Seria simplório demais termos uma resposta exata para esta pergunta, mas seria ilusório demais pensarmos que nada se herda. Talvez, então, a questão seja outra, a de reconhecer a existência de uma história que antecede todo sujeito.
Metaforicamente falando, ao nascermos, é como se recebêssemos, junto a experiência traumática de nascer, um tecido para vestir. E de alguma forma, somos convocados a vestir e se apropriar desse tecido.
Porém, um tecido é sempre formado por tramas de fios que já estão dispostos de determinadas maneiras. Talvez reconhecer, escutar os ecos e, principalmente, poder falar deles, seja justamente abrir aos poucos, estas tramas que às vezes criam nós, embaraçam novas linhas. E a partir daí, poder fazer novas costuras e arranjos.
Das possibilidades de se reinventar e se rearranjar, é na clínica psicoterapêutica e na análise, que se faz possível assimilar o que é meu, o que é do outro, e de que forma esses entrecruzamentos produzem sofrimento e estagnamento.
Existe um termo denominado upcycling.

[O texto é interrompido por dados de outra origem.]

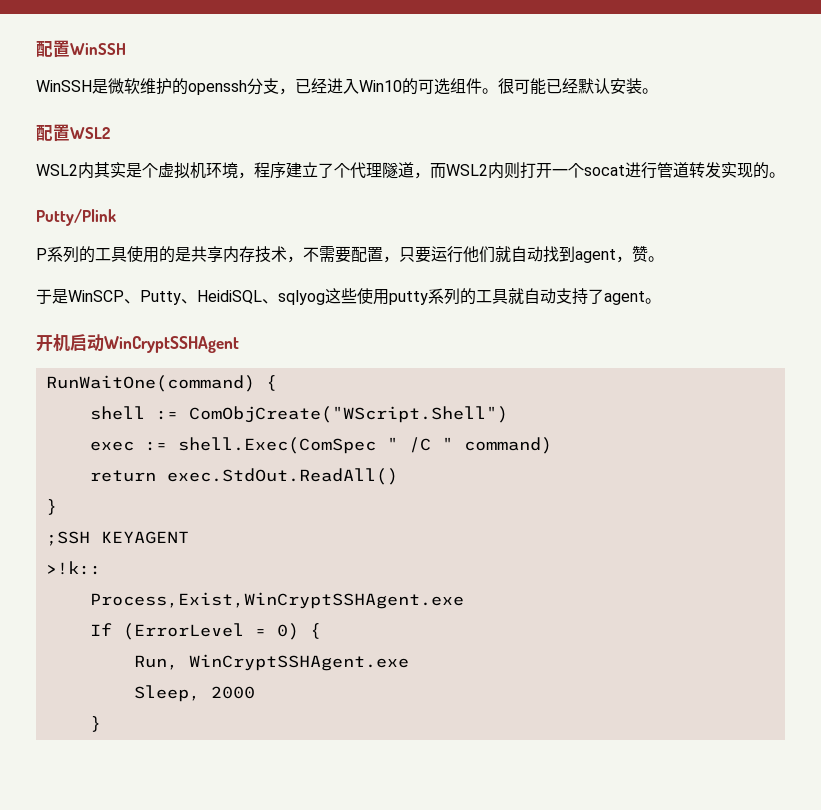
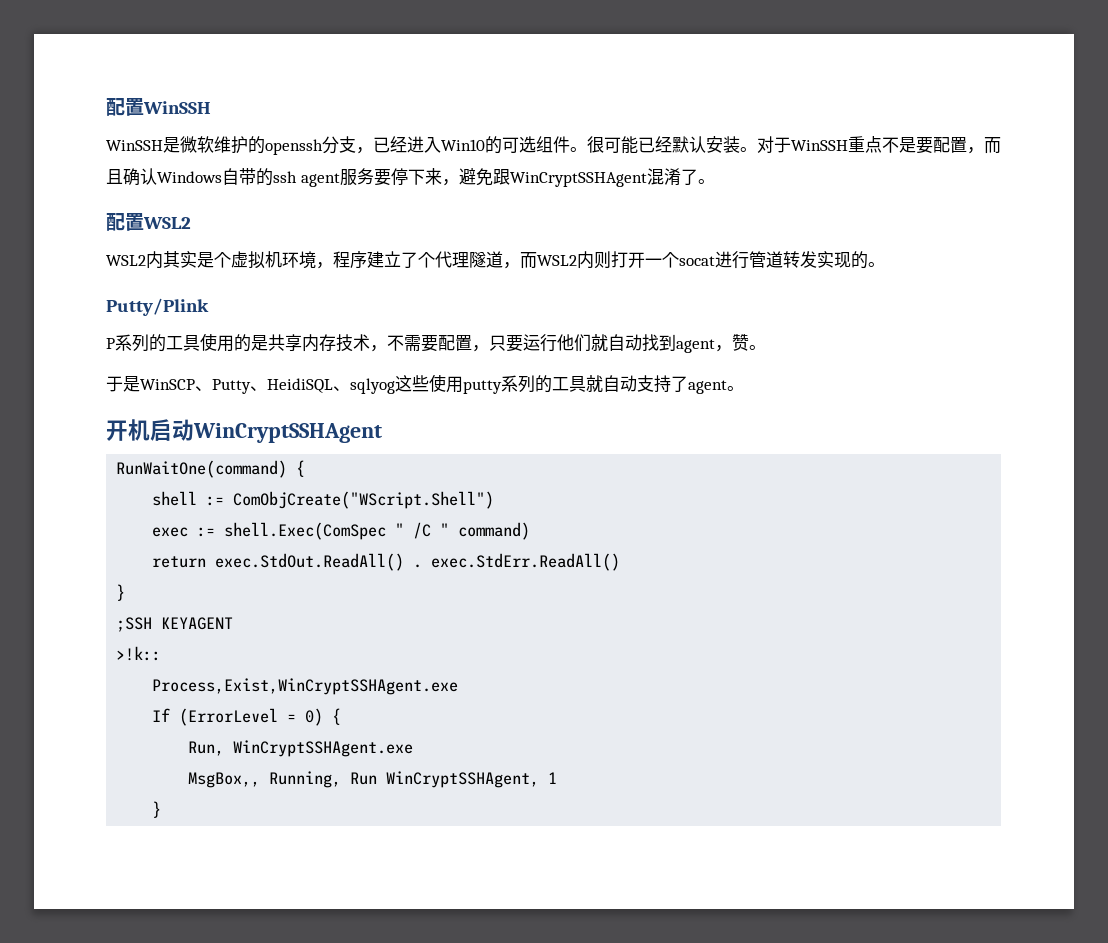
(658, 91) none -> [757,136,1001,154] [106,168,715,187] 对于WinSSH重点不是要配置，而且确认Windows自带的ssh agent服务要停下来，避免跟WinCryptSSHAgent混淆了。
(398, 476) none -> [413,553,621,571] . exec.StdErr.ReadAll()
[133,685,255,702] Sleep, 2000 -> [188,771,558,788] MsgBox,, Running, Run WinCryptSSHAgent, 1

Na moda, o upcycling surge como a reutilização de uma roupa, que já não cabe do modo como foi pensada. São feitos novos arranjos e dada uma nova função àquilo que antes compunha uma indumentária. Ao encontro desse termo é que se propõe pensar as possibilidades de aplicação do upcylcing, naquilo que é de ordem subjetiva, que é carregada tal como uma herança, mas que já não cabe em nós.